Rapid economic pluralization in East Asia has empowered local and medial groups, and with this change comes the need to rethink usual notions regarding ways in which "democracies" emerge or "citizens" gain more power. Careful examination of current developments in China, Korea, and Southeast Asia show a need for expansion of our understandings of democracy and democratization. This book challenges traditional ways in which political regimes in local as well as national polities are conceived and labeled. It shows from Asian experiences that democracy and its precursors come in more forms than most liberals have yet imagined.

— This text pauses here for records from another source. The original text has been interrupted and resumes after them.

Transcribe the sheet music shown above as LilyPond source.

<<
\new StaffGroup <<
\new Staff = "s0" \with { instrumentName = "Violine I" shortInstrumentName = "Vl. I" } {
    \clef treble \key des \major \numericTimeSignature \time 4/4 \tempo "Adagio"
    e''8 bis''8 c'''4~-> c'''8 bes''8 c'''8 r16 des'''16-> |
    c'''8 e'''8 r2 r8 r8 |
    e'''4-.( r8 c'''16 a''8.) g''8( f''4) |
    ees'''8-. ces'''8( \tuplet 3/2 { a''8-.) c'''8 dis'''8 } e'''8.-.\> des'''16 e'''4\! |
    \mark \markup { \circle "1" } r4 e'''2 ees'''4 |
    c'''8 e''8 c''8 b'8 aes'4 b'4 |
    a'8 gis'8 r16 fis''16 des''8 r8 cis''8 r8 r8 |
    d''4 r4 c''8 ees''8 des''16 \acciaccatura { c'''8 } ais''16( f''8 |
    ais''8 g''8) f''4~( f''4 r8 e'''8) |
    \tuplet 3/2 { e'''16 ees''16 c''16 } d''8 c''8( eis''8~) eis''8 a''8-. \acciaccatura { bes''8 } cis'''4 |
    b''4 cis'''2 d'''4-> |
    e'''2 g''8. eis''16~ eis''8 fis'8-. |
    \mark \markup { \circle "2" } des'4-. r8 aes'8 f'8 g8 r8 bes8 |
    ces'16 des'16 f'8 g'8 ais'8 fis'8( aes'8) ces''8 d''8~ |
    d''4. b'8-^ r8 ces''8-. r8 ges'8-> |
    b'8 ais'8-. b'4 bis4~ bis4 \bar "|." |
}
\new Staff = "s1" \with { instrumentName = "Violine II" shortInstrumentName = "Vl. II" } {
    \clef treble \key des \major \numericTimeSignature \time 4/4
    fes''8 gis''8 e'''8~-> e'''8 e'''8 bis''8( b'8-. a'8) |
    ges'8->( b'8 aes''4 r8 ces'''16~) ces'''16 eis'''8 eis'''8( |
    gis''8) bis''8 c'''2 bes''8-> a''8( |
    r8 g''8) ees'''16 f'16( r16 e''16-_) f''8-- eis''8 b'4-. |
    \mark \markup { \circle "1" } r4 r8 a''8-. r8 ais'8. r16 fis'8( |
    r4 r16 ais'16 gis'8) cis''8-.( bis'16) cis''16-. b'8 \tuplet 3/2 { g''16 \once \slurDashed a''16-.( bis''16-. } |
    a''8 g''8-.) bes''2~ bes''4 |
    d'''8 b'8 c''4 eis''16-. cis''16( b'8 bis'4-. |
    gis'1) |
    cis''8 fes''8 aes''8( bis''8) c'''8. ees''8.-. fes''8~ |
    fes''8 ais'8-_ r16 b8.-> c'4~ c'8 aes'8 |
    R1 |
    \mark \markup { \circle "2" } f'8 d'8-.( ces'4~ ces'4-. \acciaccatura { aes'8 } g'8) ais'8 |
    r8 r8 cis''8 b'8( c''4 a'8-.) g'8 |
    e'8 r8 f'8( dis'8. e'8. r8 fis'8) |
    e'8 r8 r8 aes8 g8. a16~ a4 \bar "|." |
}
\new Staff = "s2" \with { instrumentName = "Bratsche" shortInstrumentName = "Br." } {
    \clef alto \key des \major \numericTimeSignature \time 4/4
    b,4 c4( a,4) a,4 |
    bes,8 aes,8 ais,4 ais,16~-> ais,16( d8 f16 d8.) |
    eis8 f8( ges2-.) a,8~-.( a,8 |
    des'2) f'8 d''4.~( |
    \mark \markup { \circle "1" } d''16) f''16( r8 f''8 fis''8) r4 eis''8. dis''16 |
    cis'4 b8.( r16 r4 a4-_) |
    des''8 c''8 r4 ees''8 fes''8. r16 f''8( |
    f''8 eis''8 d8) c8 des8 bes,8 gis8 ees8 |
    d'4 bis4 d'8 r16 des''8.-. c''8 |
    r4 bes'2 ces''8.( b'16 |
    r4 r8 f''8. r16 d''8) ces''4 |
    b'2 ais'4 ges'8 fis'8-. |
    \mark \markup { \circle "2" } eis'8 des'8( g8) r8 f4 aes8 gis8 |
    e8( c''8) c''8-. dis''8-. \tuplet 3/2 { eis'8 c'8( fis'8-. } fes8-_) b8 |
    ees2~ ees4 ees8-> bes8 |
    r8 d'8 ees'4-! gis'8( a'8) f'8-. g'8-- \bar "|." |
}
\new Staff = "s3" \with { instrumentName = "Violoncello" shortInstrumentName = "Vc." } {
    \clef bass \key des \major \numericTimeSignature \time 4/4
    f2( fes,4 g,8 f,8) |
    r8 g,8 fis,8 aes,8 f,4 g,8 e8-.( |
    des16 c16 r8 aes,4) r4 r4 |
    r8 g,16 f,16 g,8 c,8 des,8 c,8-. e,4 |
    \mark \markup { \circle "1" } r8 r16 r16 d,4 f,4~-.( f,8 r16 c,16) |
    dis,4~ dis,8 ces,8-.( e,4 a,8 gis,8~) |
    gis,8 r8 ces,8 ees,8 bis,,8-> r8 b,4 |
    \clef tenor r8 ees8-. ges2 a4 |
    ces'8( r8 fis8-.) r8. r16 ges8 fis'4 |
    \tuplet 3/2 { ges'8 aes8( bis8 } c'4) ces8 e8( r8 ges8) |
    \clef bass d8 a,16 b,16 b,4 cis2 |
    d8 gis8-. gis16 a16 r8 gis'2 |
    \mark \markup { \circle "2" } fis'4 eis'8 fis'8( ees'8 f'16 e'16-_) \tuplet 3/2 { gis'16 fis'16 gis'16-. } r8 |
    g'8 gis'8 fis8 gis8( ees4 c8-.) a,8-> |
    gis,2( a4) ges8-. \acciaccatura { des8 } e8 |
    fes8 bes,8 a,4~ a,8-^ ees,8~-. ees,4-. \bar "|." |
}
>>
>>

In reviewing recent experiences of countries across East Asia, these chapters show that actual democracies and ostensible democratizations there are less like those in the West than the surprisingly consensual and standard political science of democratization suggests. This book first examines the extreme variation of democracy’s meaning in many Asian states that hold contested elections (South Korea, Taiwan, Indonesia, Malaysia, the Philippines, and Thailand). Then it focuses on China. It analyzes a range of grassroots forces driving political change in the People’s Republic, and it finds both accelerators and brakes in China’s political reform process. The contributors show that models for China’s political future exist both within and outside the PRC, including in other East Asian states, in localities and sectors that already are pushing the limits of the powerful, but no longer all-powerful, Chinese party-state.
With contributions from leading academics in the field, Democratization in China, Korea, and Southeast Asia? will be of interest to students and scholars of Asian politics, comparative politics, and democratization more broadly.